** START TEXT PASSAGE **

The boundaries of the cemetery are not marked, except for an iron gate with short sections of chain link fence at the entrance. A steep bank sloping from the cemetery down 94th Street forms an obvious topographic boundary to the east, but it was not known whether burials were present up to the edge of the slope. In other directions, there are no features that would suggest a distinct boundary, and the property boundaries are rather distant.

Figure 1. Wyandotte County Cemetery project area showing geophysical survey and subsurface testing areas (after Schoen 2006).

A relatively flat area of high ground adjacent to 94th Street was thought to be the oldest portion of the cemetery. A number of large trees and a monument consisting of a wooden cross on a stone and concrete monument were present in this area. A road entering the gate of the cemetery forms a loop to the west of this area. The more recent burial plots were thought to be within and perhaps surrounding the loop of the road, in the open grassy area sloping down to the west from this high ground.

Soils in the project area were observed to be silt loam to silty clay loam of aeolian origin (loess). Erosion and cultivation has resulted in relatively thin topsoil at the tops and upper slopes of landforms. Although different soil types are reported within the project area (Zavesky and Boutright (1977), they may be considered a relatively homogeneous background relative to the scale of cemetery patterning.

Methods

Magnetic field gradient and electrical resistance survey were selected as the methods most likely to detect Historic/Modern graves and other associated patterning in this setting. The use of multiple methods increases the likelihood that features will be detected, and can greatly enhance interpretability. Because each geophysical method responds to different properties, multiple data sets are complementary rather than redundant.

Although ground penetrating radar is often used to search for historic graves, it was not employed at the Wyandotte County Cemetery because local soils were unsuited to its use. Fine-grained sediments, such as the loess at the Wyandotte Cemetery, generally have a high electrical conductivity. Highly conductive soils cause excessive attenuation (conductive loss) of the GPR signal, limiting both depth of investigation and resolution (Annan and Cosway 1992). Practical experience indicates that typical archaeological features are unlikely to be detected at any depth where the conductivity is greater than 35 mS/m (although the specific value is arbitrary, it is quite conservative). The readings of the electrical resistance meter can be used to determine conductivity, which was found to exceed this threshold throughout the survey area.

The survey area was divided into a number of square or rectangular survey "grids" of varying sizes up to 30-x-30m. Each grid was surveyed by taking readings at regular intervals along regularly spaced transects. Successive transects were surveyed in a zigzag pattern until the grid was completed. The value and position of each data point was automatically recorded in digital format, and later downloaded to a portable computer.

Magnetic field gradient survey

Magnetic surveys are unsuited to many cemetery contexts because igneous rock (as monuments or occurring naturally) and ferrous metal are often ubiquitous. In the case of the Wyandotte County Cemetery, however, only two grave markers were known, and if present below the surface, these materials might be indicative of cemetery patterning.

** END TEXT PASSAGE **

TO DO. Pull from the cemetery survey passage the stretch that begins at the words "Soils in the" and stops after "rather than redundant.". Nothing in the listing is needed.

** START DATA ENTRIES **

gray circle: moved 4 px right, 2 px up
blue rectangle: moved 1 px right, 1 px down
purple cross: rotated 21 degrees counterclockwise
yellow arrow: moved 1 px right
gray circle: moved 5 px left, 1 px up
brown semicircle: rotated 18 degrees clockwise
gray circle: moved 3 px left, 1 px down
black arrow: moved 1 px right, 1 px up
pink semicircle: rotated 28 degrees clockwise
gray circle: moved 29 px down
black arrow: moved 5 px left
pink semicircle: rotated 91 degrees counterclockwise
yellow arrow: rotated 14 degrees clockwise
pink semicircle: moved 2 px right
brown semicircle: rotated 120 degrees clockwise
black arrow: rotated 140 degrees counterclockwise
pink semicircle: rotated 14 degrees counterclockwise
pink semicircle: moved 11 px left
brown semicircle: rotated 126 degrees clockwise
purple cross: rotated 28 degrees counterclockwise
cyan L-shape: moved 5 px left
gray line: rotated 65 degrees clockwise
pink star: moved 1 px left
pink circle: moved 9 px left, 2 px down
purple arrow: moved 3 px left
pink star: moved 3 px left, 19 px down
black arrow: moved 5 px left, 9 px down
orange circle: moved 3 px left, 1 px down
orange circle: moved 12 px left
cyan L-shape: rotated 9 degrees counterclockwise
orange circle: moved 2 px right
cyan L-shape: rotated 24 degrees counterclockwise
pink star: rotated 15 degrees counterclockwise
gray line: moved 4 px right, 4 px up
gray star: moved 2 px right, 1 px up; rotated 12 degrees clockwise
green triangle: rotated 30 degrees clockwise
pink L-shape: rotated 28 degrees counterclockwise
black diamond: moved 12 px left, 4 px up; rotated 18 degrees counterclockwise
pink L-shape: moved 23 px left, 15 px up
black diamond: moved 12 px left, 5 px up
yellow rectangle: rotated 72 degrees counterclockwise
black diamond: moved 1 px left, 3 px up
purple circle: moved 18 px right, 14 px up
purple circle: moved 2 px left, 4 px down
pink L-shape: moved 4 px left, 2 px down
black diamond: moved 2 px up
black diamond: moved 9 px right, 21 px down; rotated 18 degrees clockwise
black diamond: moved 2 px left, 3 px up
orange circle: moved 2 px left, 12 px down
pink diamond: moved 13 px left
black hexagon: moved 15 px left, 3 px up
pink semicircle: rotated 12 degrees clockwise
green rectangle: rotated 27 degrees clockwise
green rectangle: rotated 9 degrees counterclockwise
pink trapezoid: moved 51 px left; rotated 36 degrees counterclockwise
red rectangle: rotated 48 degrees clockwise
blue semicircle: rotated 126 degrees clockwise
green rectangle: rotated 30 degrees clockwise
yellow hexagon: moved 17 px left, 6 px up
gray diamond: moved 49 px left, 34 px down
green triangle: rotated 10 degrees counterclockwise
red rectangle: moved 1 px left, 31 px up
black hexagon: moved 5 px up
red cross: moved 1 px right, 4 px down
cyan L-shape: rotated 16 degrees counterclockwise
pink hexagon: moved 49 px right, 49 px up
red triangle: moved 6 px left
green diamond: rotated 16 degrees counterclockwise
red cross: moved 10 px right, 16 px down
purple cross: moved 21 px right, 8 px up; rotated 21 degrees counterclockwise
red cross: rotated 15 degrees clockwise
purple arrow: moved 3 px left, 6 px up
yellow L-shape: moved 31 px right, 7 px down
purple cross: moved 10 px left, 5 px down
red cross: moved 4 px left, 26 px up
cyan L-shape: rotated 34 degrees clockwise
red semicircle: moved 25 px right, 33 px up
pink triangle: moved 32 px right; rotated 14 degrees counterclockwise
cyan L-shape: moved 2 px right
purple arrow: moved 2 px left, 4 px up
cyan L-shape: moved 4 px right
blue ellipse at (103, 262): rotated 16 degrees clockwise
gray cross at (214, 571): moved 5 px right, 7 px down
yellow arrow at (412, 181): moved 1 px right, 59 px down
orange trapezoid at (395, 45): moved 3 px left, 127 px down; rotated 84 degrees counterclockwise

** END DATA ENTRIES **

OUTPUT FOR THIS EXERCISE.
Soils in the project area were observed to be silt loam to silty clay loam of aeolian origin (loess). Erosion and cultivation has resulted in relatively thin topsoil at the tops and upper slopes of landforms. Although different soil types are reported within the project area (Zavesky and Boutright (1977), they may be considered a relatively homogeneous background relative to the scale of cemetery patterning.

Methods

Magnetic field gradient and electrical resistance survey were selected as the methods most likely to detect Historic/Modern graves and other associated patterning in this setting. The use of multiple methods increases the likelihood that features will be detected, and can greatly enhance interpretability. Because each geophysical method responds to different properties, multiple data sets are complementary rather than redundant.